PreparedStatement pstmt = con.prepareStatement("select at_test.nextval into ? from dual"); How come i can use above, query ? I did setInt as below, where chartID is defined as 0. // Setting an integer. pstmt.setInt(1,chartID); // Submit a query, creating a ResultSet object ResultSet rs = pstmt.executeQuery();
chartID = rs.getInt(1); At this immediate above line i got, NullPointerException. So how come i can solve this problem ?
That's not how you use a PreparedStatement. You can do something like this: PreparedStatement pstmt = con.prepareStatement("UPDATE EMPLOYEES SET SALARY = ? WHERE ID = ?"); pstmt.setBigDecimal(1, 153833.00) pstmt.setInt(2, 110592) You can't do a "select into" the way you are using it. In fact, I can't quite figure what exactly you are trying to do.
Thomas, That's a valid use of a PreparedStatement. Vikram is just indicating that he's going to pass in different values for the "where clause" each time he executes it. There's a couple of things wrong with Vikram's example. 1. I'm not sure his SQL is valid a valid SQL statement, unless he's trying to implement a SELECT..INTO. 2. Assuming that there is an error in the SQL statement and he just wants to do a SELECT and pass in different values for the where clause, then he's missing one step after executing the query.
[This message has been edited by Peter Tran (edited January 11, 2001).]
Joined: May 05, 2000
Vikram is just indicating that he's going to pass in different values for the "where clause" each time he executes it.
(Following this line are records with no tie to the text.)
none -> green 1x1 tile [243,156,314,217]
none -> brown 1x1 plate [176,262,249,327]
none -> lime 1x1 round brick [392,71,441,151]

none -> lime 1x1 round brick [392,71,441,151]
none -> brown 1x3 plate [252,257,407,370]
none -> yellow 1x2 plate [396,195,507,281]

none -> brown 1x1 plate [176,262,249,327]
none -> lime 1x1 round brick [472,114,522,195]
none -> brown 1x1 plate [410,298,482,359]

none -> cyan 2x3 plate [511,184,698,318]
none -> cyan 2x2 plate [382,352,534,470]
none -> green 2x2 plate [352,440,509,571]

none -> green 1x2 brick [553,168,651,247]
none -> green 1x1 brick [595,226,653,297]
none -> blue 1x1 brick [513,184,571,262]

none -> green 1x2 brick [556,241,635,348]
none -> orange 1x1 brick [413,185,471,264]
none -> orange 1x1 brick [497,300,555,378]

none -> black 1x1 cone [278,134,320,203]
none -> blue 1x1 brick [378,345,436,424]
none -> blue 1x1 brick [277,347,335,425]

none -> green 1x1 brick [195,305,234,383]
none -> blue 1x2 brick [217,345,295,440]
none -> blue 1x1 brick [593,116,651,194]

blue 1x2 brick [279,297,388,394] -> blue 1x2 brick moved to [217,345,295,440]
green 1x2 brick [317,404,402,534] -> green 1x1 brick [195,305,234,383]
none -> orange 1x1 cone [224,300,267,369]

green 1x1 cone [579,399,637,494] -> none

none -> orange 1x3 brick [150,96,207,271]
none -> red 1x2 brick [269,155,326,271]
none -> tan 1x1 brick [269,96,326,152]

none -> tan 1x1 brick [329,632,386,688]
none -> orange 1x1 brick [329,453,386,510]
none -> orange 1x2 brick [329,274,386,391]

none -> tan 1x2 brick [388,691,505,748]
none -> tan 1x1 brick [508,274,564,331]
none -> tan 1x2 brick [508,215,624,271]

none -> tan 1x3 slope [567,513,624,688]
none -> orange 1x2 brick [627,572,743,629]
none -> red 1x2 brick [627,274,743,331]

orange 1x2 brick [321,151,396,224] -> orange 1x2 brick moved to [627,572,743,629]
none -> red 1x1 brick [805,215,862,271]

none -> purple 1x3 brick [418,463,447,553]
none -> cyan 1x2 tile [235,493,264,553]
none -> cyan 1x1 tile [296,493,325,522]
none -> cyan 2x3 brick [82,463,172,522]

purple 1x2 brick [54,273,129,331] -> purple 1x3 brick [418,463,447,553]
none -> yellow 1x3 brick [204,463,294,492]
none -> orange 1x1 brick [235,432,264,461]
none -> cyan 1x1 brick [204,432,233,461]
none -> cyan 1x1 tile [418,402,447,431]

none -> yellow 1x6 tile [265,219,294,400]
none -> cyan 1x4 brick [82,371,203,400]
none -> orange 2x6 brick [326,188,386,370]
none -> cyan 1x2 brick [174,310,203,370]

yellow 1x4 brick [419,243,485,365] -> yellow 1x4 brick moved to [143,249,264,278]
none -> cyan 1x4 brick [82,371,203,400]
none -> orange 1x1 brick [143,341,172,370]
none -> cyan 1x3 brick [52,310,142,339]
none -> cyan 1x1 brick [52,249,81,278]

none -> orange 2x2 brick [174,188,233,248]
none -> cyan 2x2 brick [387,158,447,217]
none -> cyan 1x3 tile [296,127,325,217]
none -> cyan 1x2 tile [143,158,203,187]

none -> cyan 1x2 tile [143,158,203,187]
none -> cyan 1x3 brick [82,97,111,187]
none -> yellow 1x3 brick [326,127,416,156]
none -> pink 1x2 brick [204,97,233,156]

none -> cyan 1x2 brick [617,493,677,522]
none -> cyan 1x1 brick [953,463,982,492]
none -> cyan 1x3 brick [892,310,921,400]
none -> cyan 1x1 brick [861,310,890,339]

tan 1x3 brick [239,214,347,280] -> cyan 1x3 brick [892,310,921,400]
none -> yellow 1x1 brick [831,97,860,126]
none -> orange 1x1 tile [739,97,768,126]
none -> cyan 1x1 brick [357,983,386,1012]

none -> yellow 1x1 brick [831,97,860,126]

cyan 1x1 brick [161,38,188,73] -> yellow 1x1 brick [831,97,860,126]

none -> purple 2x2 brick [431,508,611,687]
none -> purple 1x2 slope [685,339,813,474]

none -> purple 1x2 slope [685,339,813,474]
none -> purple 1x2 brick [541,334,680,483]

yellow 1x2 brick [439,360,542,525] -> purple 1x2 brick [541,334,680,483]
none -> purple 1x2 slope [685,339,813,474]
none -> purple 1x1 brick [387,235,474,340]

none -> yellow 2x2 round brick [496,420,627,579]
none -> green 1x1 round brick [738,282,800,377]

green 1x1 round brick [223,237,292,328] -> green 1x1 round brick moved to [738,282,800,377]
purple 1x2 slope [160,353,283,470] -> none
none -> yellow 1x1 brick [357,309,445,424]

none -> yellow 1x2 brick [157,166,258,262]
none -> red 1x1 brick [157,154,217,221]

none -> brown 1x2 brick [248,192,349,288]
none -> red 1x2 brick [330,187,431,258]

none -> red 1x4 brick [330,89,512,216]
Look again. Vikram's statement doesn't have a where clause. You are correct that he needs an rs.next() but that still won't help. Look at the statement. If chartID (an int) is 5 then he would generate a statement that looks like this: "select at_test.nextval into 5 from dual". That is not a valid SQL statement. But you can't do that anyway. The ? can only be the right hand assignment of a where clause.
Joined: Jan 02, 2001
Thomas, I am in total agreement with you. His SQL is invalid, but I was going on the assumption that if it was valid, that he can use a PreparedStatement to execute a "SELECT" SQL statement. Notice, my first point: "I'm not sure his SQL is valid a valid SQL statement, unless he's trying to implement a SELECT..INTO." Even if he was trying to do a select..into, his SQL is still wrong. When I read your first post, you said "That's not how you use a PreparedStatement. You can do something like this:" I thought you meant you could only use a PreparedStatement with update/insert SQL only. -Peter Ps. We're both in agreement that Vikram SQL is incorrect, and he's missing the rs.next().
Joined: May 05, 2000
The example I used happened to be from the Sun API. The rule is that the question mark can only be used as the right hand of a comparison in a where clause.